Digging into the numbers

Fidelity Investments is one of the nation's biggest investment companies. It's home to 15.1 million 401(k) accounts and 8.8 million IRA accounts. Its perch provides an excellent view of the progress Americans are making in saving money for retirement, and based on its latest figures, there's reason for optimism.

A burlap sack with a big dollar sign on it overflowing with money.


According to their analysis, the average 401(k) plan participant has successfully salted away $97,700 as of June 30. Meanwhile, the average balance of an IRA stands at $100,200. In both cases, these amounts are nicely higher than their levels last year. The average 401(k) and IRA balance has grown 9.6% and 11.8% over the past 12 months, respectively.

 Account Q2 2017 Q2 2016 Q2 2012
401(k) $97,700 $89,100 $73,000
IRA $100,200 $89,600 $73,300

Data source: Fidelity Investments.

What's driving balances higher?

The majority of the growth in average account balances is due to a stock market that's marched significantly higher. However, accounts are also going up because people are steadily increasing their contributions.

In the 12 months through June 30, the S&P 500 returned 17.9%, and as a result, the stock market's rally accounts for 72% of the increase in account balances. Meanwhile, employees contributed an average of $5,850 to their 401(k), up 4% from this time last year.

^SPX Chart

^SPX data by YCharts.

The increase in contributions could be due in part to employers increasingly including auto escalation features in their retirement plans. Auto escalation allows workers to set and forget increasing how much of their salary they set aside in their 401(k) plan, and it's a great way to give retirement savings a booster shot. 

Typically, workers are enrolled in plans at a contribution rate of 3% that's unlikely to provide a sizable retirement nest egg. Increasing the contribution rate, however, can be challenging for many workers who are trying to balance their budgets, and as a result, too many workers leave their rate untouched. By automating the process, second-guessing that could otherwise keep someone from contributing more to their account can be eliminated, and if the increase is set at a reasonable 1% annually, the impact on a person's monthly budget is modest.

Balances may also be benefiting from more workers taking advantage of catch-up contributions. Workers age 50 and up can contribute an additional $1,000 per year to either a traditional or Roth IRA and an additional $6,000 per year to a 401(k) plan. In 2017, someone age 50 or older can set aside $6,500 in an IRA and $24,000 in a 401(k) plan.

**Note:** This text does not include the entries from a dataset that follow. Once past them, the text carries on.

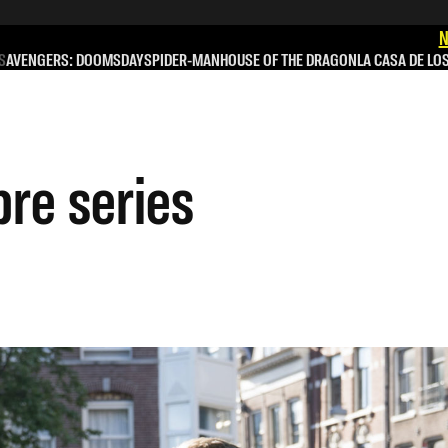
N
S
AVENGERS: DOOMSDAY
SPIDER-MAN
HOUSE OF THE DRAGON
LA CASA DE LO
bre series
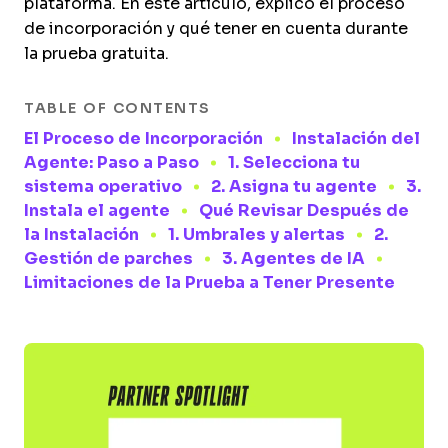
plataforma. En este artículo, explico el proceso
de incorporación y qué tener en cuenta durante
la prueba gratuita.
TABLE OF CONTENTS
El Proceso de Incorporación
Instalación del
Agente: Paso a Paso
1. Selecciona tu
sistema operativo
2. Asigna tu agente
3.
Instala el agente
Qué Revisar Después de
la Instalación
1. Umbrales y alertas
2.
Gestión de parches
3. Agentes de IA
Limitaciones de la Prueba a Tener Presente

Account balances have also increased because of wage growth. According to the latest Bureau of Labor Statistics' average hourly and weekly earnings report, the typical private worker earned $26.36 per hour in July, up from $25.71 on year ago.

Looking ahead

Stock market tailwinds aren't likely to prop up account balances forever, but long-term investors have historically been rewarded for staying the course with their investments and avoiding market timing. If history is any indicator, stock markets will retreat at some point, but when they do, it should be viewed as an opportunity to increase contributions to retirement accounts, not decrease them. While there's no telling what average retirement balances will look like next month, next quarter, or next year, steadily increasing investments to retirement accounts have been the biggest driver of their growth over time.